Azoospermia is defined as the complete lack of sperm in the ejaculate. It is found in almost 5-10% of all male infertility cases. The problem lies in either the production of the sperms or the delivery of the sperms. The initial evaluation in an azoospermic case is to distinguish between the two and diagnose the actual cause of such a condition. After a detailed personal, medical and family history, physical examination, relevant hormonal and other blood tests and at least 2-3 seminal analysis also checking centrifuged sample, we can come to a valuable conclusion as regards the diagnosis. If the above evaluations also do not clarify the exact cause then the next step is go for a testicular biopsy.

The production defect causing azoospermia can be due to hormonal problems, testicular failure which can be due to genetic abnormalities, varicocele, cancer therapy, major ailments like kidney failure, DM, exposure to drugs and chemicals etc. Some of the above causes can be treated with medicines or surgeries and azoospermia corrected to a certain extent. The delivery problem leading to azoospermia can be due to congenital absence of vas deferens, or an obstruction in the epididymis, vas or ejaculatory ducts. The above conditions can be repaired with microsurgery and the positive results can be achieved.

A very important cause of male infertility is blockage or obstruction in the ejaculatory ducts. This leads to a very low ejaculate volume and very low or absence of sperms. There are three types of blockages, first the complete obstruction wherein both the ducts are blocked, partial obstruction where one duct is blocked or there is partial block in both ducts and lastly functional blockage where there is no physical blockage. The main factors leading to ejaculatory duct obstruction can congenital or acquired. The congenital causes may be Mullerian duct cyst or Wolffian duct cysts etc. The acquired causes can be due to various infections like Chlamydia, TB, calculus etc.

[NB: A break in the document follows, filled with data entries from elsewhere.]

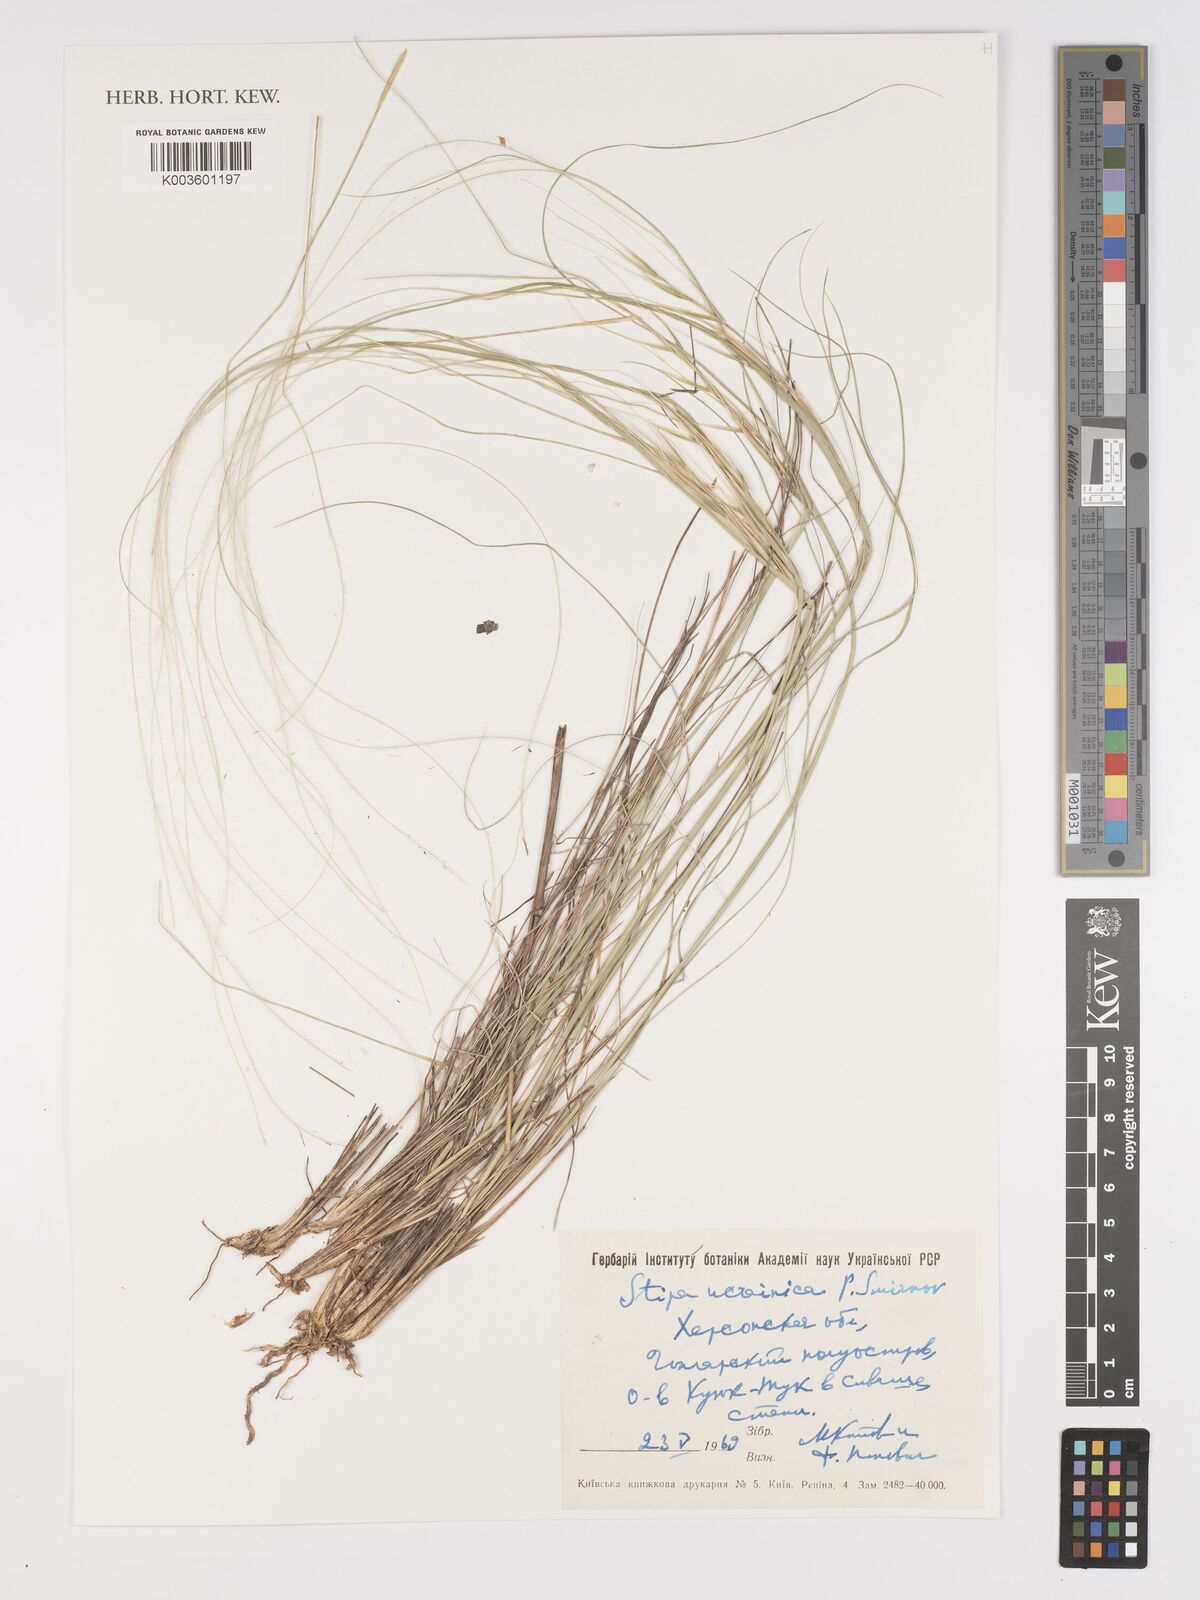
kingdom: Plantae
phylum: Tracheophyta
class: Liliopsida
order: Poales
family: Poaceae
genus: Stipa
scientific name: Stipa
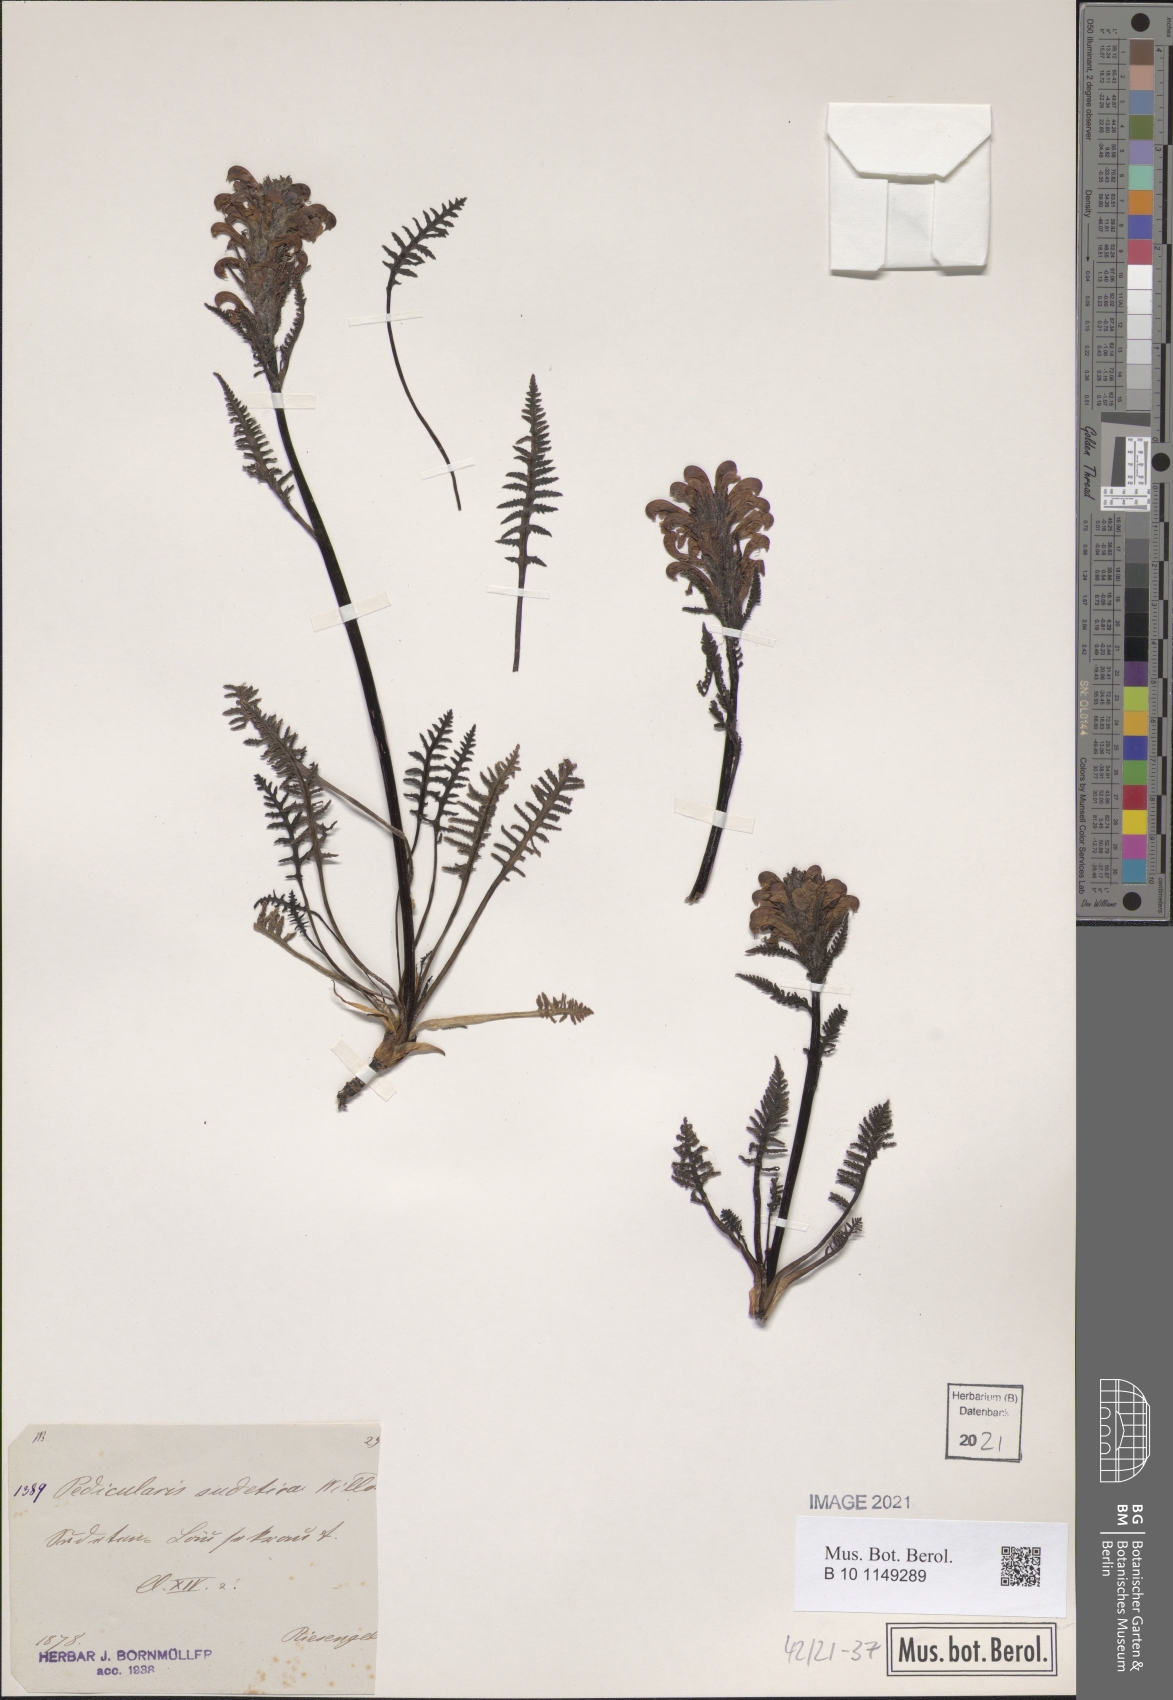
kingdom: Plantae
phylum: Tracheophyta
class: Magnoliopsida
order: Lamiales
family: Orobanchaceae
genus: Pedicularis
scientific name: Pedicularis sudetica
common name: Sudeten lousewort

Though imaging techniques like trans-rectal ultrasound and MRI are important tools in diagnosing ejaculatory duct obstruction, the sensitivity is limited. There are certain newer techniques like seminal vesicle sperm aspiration, TRUS guided seminovesiculography and ejaculatory duct manometry which are more confirmatory. The definitive treatment for blockage is transurethral resection of the ejaculatory ducts or TURED which has its limitations, and recanalisation with balloon catheter is another treatment approach. The treatment of choice in male infertility with ejaculatory duct obstruction is assisted reproduction with TESE and ICSI.